-- Records supplied start --

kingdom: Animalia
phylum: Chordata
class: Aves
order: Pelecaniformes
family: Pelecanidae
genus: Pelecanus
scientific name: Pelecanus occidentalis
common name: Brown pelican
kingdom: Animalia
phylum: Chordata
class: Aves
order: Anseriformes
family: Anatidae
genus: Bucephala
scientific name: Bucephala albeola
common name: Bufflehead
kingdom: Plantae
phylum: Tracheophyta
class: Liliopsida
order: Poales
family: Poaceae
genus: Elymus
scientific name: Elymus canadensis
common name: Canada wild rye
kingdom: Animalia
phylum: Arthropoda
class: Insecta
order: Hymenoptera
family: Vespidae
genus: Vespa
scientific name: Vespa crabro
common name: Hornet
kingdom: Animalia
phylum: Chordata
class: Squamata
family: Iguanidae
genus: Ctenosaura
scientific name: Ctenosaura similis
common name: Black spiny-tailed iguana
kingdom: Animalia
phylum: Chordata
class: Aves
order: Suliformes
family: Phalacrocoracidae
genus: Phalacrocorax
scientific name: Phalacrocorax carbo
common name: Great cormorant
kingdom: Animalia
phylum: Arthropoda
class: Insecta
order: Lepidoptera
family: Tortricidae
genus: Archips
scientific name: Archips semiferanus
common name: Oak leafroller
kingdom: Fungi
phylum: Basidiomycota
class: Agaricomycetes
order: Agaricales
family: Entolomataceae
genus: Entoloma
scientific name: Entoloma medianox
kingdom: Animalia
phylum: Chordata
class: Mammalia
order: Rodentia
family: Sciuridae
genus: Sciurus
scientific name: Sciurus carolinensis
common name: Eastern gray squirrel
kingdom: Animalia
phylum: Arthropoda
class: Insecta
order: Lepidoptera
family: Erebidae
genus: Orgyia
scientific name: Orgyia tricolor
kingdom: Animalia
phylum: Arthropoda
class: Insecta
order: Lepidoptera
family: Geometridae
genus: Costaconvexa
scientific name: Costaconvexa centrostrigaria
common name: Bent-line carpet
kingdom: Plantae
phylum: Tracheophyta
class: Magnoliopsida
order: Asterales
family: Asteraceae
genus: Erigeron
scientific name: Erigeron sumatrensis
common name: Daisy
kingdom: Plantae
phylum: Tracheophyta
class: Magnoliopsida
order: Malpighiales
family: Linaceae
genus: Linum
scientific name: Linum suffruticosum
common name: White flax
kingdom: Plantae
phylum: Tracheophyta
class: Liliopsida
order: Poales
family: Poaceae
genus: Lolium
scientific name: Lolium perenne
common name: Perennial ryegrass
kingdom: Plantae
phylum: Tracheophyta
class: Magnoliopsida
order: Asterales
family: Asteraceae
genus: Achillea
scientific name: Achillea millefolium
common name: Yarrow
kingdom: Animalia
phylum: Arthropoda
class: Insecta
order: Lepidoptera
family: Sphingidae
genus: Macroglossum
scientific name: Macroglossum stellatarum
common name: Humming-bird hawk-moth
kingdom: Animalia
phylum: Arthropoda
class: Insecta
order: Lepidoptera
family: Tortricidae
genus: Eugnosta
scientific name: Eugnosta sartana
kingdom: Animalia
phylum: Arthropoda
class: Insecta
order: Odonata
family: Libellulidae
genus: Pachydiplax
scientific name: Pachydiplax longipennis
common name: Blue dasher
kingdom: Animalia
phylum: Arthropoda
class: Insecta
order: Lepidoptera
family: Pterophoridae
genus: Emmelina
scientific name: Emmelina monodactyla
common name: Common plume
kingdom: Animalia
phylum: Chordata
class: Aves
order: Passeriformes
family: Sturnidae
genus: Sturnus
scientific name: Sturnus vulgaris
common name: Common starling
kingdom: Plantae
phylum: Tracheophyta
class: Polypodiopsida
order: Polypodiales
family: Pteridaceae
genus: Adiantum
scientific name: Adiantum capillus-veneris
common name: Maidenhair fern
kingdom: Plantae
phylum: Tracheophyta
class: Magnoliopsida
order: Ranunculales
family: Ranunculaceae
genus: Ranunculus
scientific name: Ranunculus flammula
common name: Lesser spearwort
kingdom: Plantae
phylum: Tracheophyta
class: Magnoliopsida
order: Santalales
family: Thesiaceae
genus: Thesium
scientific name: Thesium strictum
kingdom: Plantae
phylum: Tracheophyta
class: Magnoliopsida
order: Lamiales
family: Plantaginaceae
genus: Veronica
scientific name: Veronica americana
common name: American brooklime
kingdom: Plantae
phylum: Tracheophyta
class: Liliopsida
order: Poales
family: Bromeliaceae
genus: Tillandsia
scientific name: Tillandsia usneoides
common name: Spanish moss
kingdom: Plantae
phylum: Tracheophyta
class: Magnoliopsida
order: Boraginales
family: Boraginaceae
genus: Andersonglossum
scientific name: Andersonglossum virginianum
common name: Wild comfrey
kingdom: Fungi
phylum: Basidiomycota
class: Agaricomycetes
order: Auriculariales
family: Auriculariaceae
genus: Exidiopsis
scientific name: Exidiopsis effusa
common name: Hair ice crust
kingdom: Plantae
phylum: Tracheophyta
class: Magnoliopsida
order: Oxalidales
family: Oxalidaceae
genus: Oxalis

-- Records supplied end --

**Given instruction:** Copy every line of the items above without changing anything.

**Full response:**
kingdom: Animalia
phylum: Chordata
class: Aves
order: Pelecaniformes
family: Pelecanidae
genus: Pelecanus
scientific name: Pelecanus occidentalis
common name: Brown pelican
kingdom: Animalia
phylum: Chordata
class: Aves
order: Anseriformes
family: Anatidae
genus: Bucephala
scientific name: Bucephala albeola
common name: Bufflehead
kingdom: Plantae
phylum: Tracheophyta
class: Liliopsida
order: Poales
family: Poaceae
genus: Elymus
scientific name: Elymus canadensis
common name: Canada wild rye
kingdom: Animalia
phylum: Arthropoda
class: Insecta
order: Hymenoptera
family: Vespidae
genus: Vespa
scientific name: Vespa crabro
common name: Hornet
kingdom: Animalia
phylum: Chordata
class: Squamata
family: Iguanidae
genus: Ctenosaura
scientific name: Ctenosaura similis
common name: Black spiny-tailed iguana
kingdom: Animalia
phylum: Chordata
class: Aves
order: Suliformes
family: Phalacrocoracidae
genus: Phalacrocorax
scientific name: Phalacrocorax carbo
common name: Great cormorant
kingdom: Animalia
phylum: Arthropoda
class: Insecta
order: Lepidoptera
family: Tortricidae
genus: Archips
scientific name: Archips semiferanus
common name: Oak leafroller
kingdom: Fungi
phylum: Basidiomycota
class: Agaricomycetes
order: Agaricales
family: Entolomataceae
genus: Entoloma
scientific name: Entoloma medianox
kingdom: Animalia
phylum: Chordata
class: Mammalia
order: Rodentia
family: Sciuridae
genus: Sciurus
scientific name: Sciurus carolinensis
common name: Eastern gray squirrel
kingdom: Animalia
phylum: Arthropoda
class: Insecta
order: Lepidoptera
family: Erebidae
genus: Orgyia
scientific name: Orgyia tricolor
kingdom: Animalia
phylum: Arthropoda
class: Insecta
order: Lepidoptera
family: Geometridae
genus: Costaconvexa
scientific name: Costaconvexa centrostrigaria
common name: Bent-line carpet
kingdom: Plantae
phylum: Tracheophyta
class: Magnoliopsida
order: Asterales
family: Asteraceae
genus: Erigeron
scientific name: Erigeron sumatrensis
common name: Daisy
kingdom: Plantae
phylum: Tracheophyta
class: Magnoliopsida
order: Malpighiales
family: Linaceae
genus: Linum
scientific name: Linum suffruticosum
common name: White flax
kingdom: Plantae
phylum: Tracheophyta
class: Liliopsida
order: Poales
family: Poaceae
genus: Lolium
scientific name: Lolium perenne
common name: Perennial ryegrass
kingdom: Plantae
phylum: Tracheophyta
class: Magnoliopsida
order: Asterales
family: Asteraceae
genus: Achillea
scientific name: Achillea millefolium
common name: Yarrow
kingdom: Animalia
phylum: Arthropoda
class: Insecta
order: Lepidoptera
family: Sphingidae
genus: Macroglossum
scientific name: Macroglossum stellatarum
common name: Humming-bird hawk-moth
kingdom: Animalia
phylum: Arthropoda
class: Insecta
order: Lepidoptera
family: Tortricidae
genus: Eugnosta
scientific name: Eugnosta sartana
kingdom: Animalia
phylum: Arthropoda
class: Insecta
order: Odonata
family: Libellulidae
genus: Pachydiplax
scientific name: Pachydiplax longipennis
common name: Blue dasher
kingdom: Animalia
phylum: Arthropoda
class: Insecta
order: Lepidoptera
family: Pterophoridae
genus: Emmelina
scientific name: Emmelina monodactyla
common name: Common plume
kingdom: Animalia
phylum: Chordata
class: Aves
order: Passeriformes
family: Sturnidae
genus: Sturnus
scientific name: Sturnus vulgaris
common name: Common starling
kingdom: Plantae
phylum: Tracheophyta
class: Polypodiopsida
order: Polypodiales
family: Pteridaceae
genus: Adiantum
scientific name: Adiantum capillus-veneris
common name: Maidenhair fern
kingdom: Plantae
phylum: Tracheophyta
class: Magnoliopsida
order: Ranunculales
family: Ranunculaceae
genus: Ranunculus
scientific name: Ranunculus flammula
common name: Lesser spearwort
kingdom: Plantae
phylum: Tracheophyta
class: Magnoliopsida
order: Santalales
family: Thesiaceae
genus: Thesium
scientific name: Thesium strictum
kingdom: Plantae
phylum: Tracheophyta
class: Magnoliopsida
order: Lamiales
family: Plantaginaceae
genus: Veronica
scientific name: Veronica americana
common name: American brooklime
kingdom: Plantae
phylum: Tracheophyta
class: Liliopsida
order: Poales
family: Bromeliaceae
genus: Tillandsia
scientific name: Tillandsia usneoides
common name: Spanish moss
kingdom: Plantae
phylum: Tracheophyta
class: Magnoliopsida
order: Boraginales
family: Boraginaceae
genus: Andersonglossum
scientific name: Andersonglossum virginianum
common name: Wild comfrey
kingdom: Fungi
phylum: Basidiomycota
class: Agaricomycetes
order: Auriculariales
family: Auriculariaceae
genus: Exidiopsis
scientific name: Exidiopsis effusa
common name: Hair ice crust
kingdom: Plantae
phylum: Tracheophyta
class: Magnoliopsida
order: Oxalidales
family: Oxalidaceae
genus: Oxalis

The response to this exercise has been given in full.